The relative estimation errors of \(\hat{G}_i\) in Algorithm 3 are shown in Fig. 5. One can see that the errors are as large as \(16\%\) in the learning process. This implies that the CNS is able to adapt to VF with imperfect or noisy information.

3.3 Sensorimotor control in divergent force field

The effects of the divergent field to the subjects in the arm reaching movement are also studied in Burdet et al. (2001, 2006) and Franklin et al. (2003), whose experimental results are reproduced using our proposed computational method in this subsection. We set \(\beta = 300\) in (24).

Fig. 4
figure 4

Illustration of the stiffness geometry to the VF. Compared with the stiffness in the NF (green), the stiffness in the VF (red) increased significantly in the direction of the external force

Fig. 5
figure 5

Relative estimation error \(\Delta G_i\) between \(\hat{G}_i\) and its true value \(G(\hat{P}_i)\) in O-LSPI in the VF. Although the estimation errors exist in the learning process and can be as large as \(16\%\) of the true value measured by the Frobenius norm, the subject is still able to adapt to the VF

Fig. 6
figure 6

Simulated movement trajectory generated by O-LSPI. a Five movement trajectories of the subject after learning in the NF. b Five independent movement trajectories of the subject when firstly exposed to DF. For safety reasons, the DF is turned off when the trajectory deviates more than 2.5 cm from the y-axis. The black lines indicate this safety zone. c Five consecutive movement trajectories of the subject after 30 trials in the DF. d Five after-effect trials in the NF

Fig. 7
figure 7

Simulated velocity and endpoint force curves generated by O-LSPI. a Simulated curves of the subject after learning in the NF. b Simulated curves of the subject in several trials when firstly exposed to the DF. c Simulated curves of the subject after 30 trials in the DF. d After-effect trials in the NF. x-velocity and y-velocity curves are shown in the first and second rows, respectively. Bell-shaped velocity curves are clearly observed in y-velocity curves. x-endpoint force and y-endpoint force curves are shown in the third and fourth rows, respectively. The third figure in the x-endpoint force suggests that subjects adapted to the DF by generating compensation force in the x-direction to counteract the force produced by DF. The shapes of these curves resemble closely the experimental results reported in Burdet et al. (2001, 2006); Franklin et al. (2003)
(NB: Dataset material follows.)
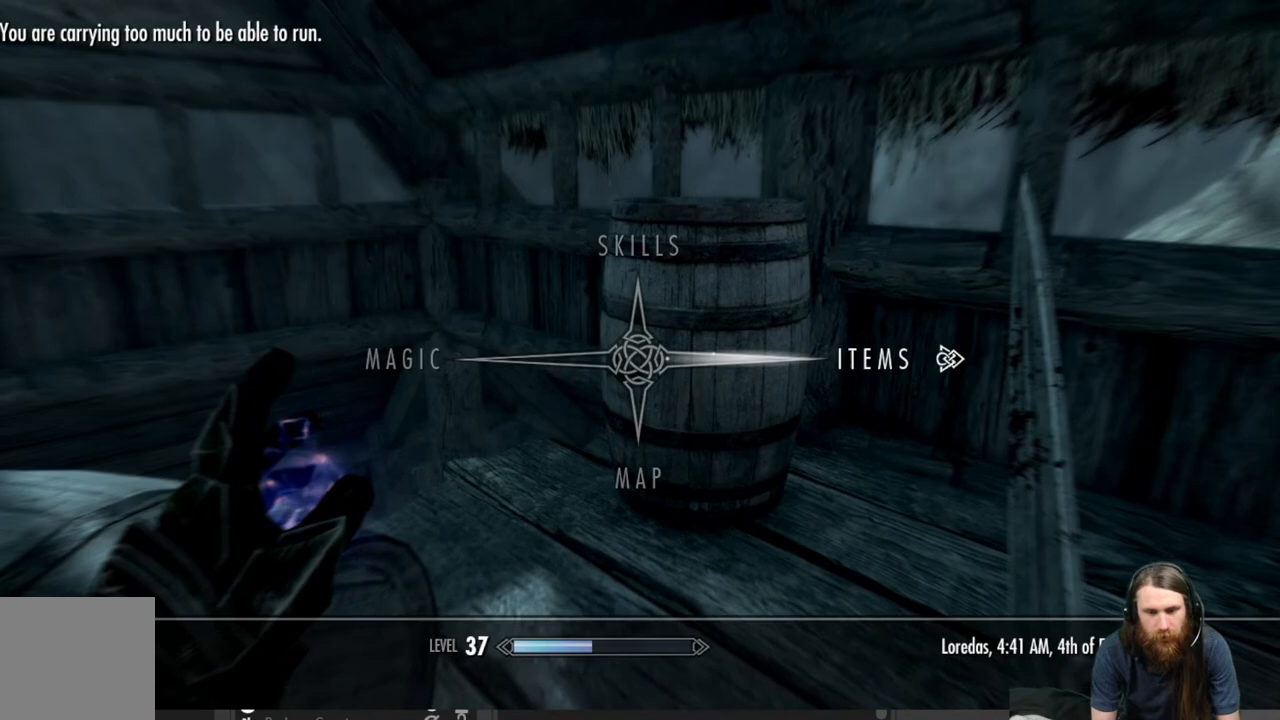
{"buttons": [], "left_stick": "center", "right_stick": "center", "events": [[83, "DPAD_RIGHT", "up"], [183, "A", "down"], [300, "A", "up"]]}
The simulation of movements in the NF before the DF is applied is the same with that presented in the last subsection. However, with \(\beta = 300\) the DF produces an unstable interaction with the arm, so that the near-optimal policy learned in the NF is not stabilizing anymore. Therefore, when we apply the same near-optimal control policy learnt in the NF to generate the movements for the first five trials in the DF, unstable behaviors are observed, as shown in Fig. 6b. In this case, it is hypothesized that the CNS re-learns a new initial stabilizing controller using the robust control theory (see Remark 2 for an example), such that

$$\begin{aligned} A-B\hat{K}_1 = \left[ \begin{array}{cccccc} 0 &{}\; 0 &{}\; 1 &{}\; 0 &{}\; 0 &{}\; 0 \\ 0 &{}\; 0 &{}\; 0 &{}\; 1 &{}\; 0 &{}\; 0 \\ \frac{\beta }{m} &{}\; 0 &{}\; -\frac{b}{m} &{}\; 0 &{}\; \frac{1}{m} &{}\; 0 \\ 0 &{}\; 0 &{}\; 0 &{}\; -\frac{b}{m} &{}\; 0 &{}\; \frac{1}{m} \\ 0 &{}\; 0 &{}\; 0 &{}\; 0 &{}\; -\frac{1}{\tau } &{}\; 0 \\ 0 &{}\; 0 &{}\; 0 &{}\; 0 &{}\; 0 &{}\; -\frac{1}{\tau } \end{array}\right] - \left[ \begin{array}{cc} 0 &{}\; 0 \\ 0 &{}\; 0 \\ 0 &{}\; 0 \\ 0 &{}\; 0 \\ \frac{1}{\tau } &{}\; 0 \\ 0 &{}\; \frac{1}{\tau } \end{array}\right] \hat{K}_1 \end{aligned}$$

is Hurwitz. Here, we increase the first entry in the first row of the control gain in (25) by 600 and set the resultant stabilizing control gain to be the initial stabilizing control gain. After 30 trials in the DF, the O-LSPI has updated the control gain to

$$\begin{aligned} \hat{K}_{30} = \left[ \begin{array}{cccccc} 1462.15 &{}\quad 4.70 &{}\quad 81.59 &{}\quad -0.14 &{}\quad 1.87 &{}\quad 0.01 \\ -7.06 &{}\quad 310.12 &{}\quad -0.88 &{}\quad 43.09 &{}\quad 0.00 &{}\quad 1.31 \end{array}\right] , \end{aligned}$$

which is near-optimal, since the corresponding optimal control gain is

$$\begin{aligned} K^*_{\mathrm {DF}} = \left[ \begin{array}{cccccc} 1481.89 &{}\quad -4.86 &{}\quad 82.19 &{}\quad -0.76 &{}\quad 1.88 &{}\quad -0.01 \\ -6.65 &{}\quad 316.19 &{}\quad -0.799 &{}\quad 43.34 &{}\quad -0.01 &{}\quad 1.30 \end{array}\right] . \end{aligned}$$

The simulated movement trajectories, the velocity curves and the endpoint force curves are shown in Figs. 6 and 7. It can be seen that the simulated movement trajectories in the NF are approximately straight lines, and the velocity curves along the y-axis are bell-shaped. Due to the control-dependent noise, the movement trajectories differ slightly from trial to trial. Since DF produces an unstable interactions with the arm, unstable behaviors are observed in the first several trials when the subject is first exposed to the DF. Then, O-LSPI is applied, and after 30 trials, the movement trajectories become approximately straight as in the NF, which implies that the CNS has learned to adapt to the DF. The stiffness ellipses after 30 trials are shown in Fig. 8. It is clear that the stiffness in the DF increases significantly in the direction of the divergent force, and the change of stiffness along the movement direction is not significant, compared with the stiffness in the NF. Finally, the after-effects of the subject behavior are simulated when the DF is suddenly deactivated. The after-effects movement trajectories are even straighter than the trajectories in the NF. The reason is that the CNS has learned to compensate more to the displacement along the x-axis. One can find through comparison that our simulation results in Figs. 6, 7 and 8 are consistent with the experimental observations in Burdet et al. (2001, 2006) and Franklin et al. (2003).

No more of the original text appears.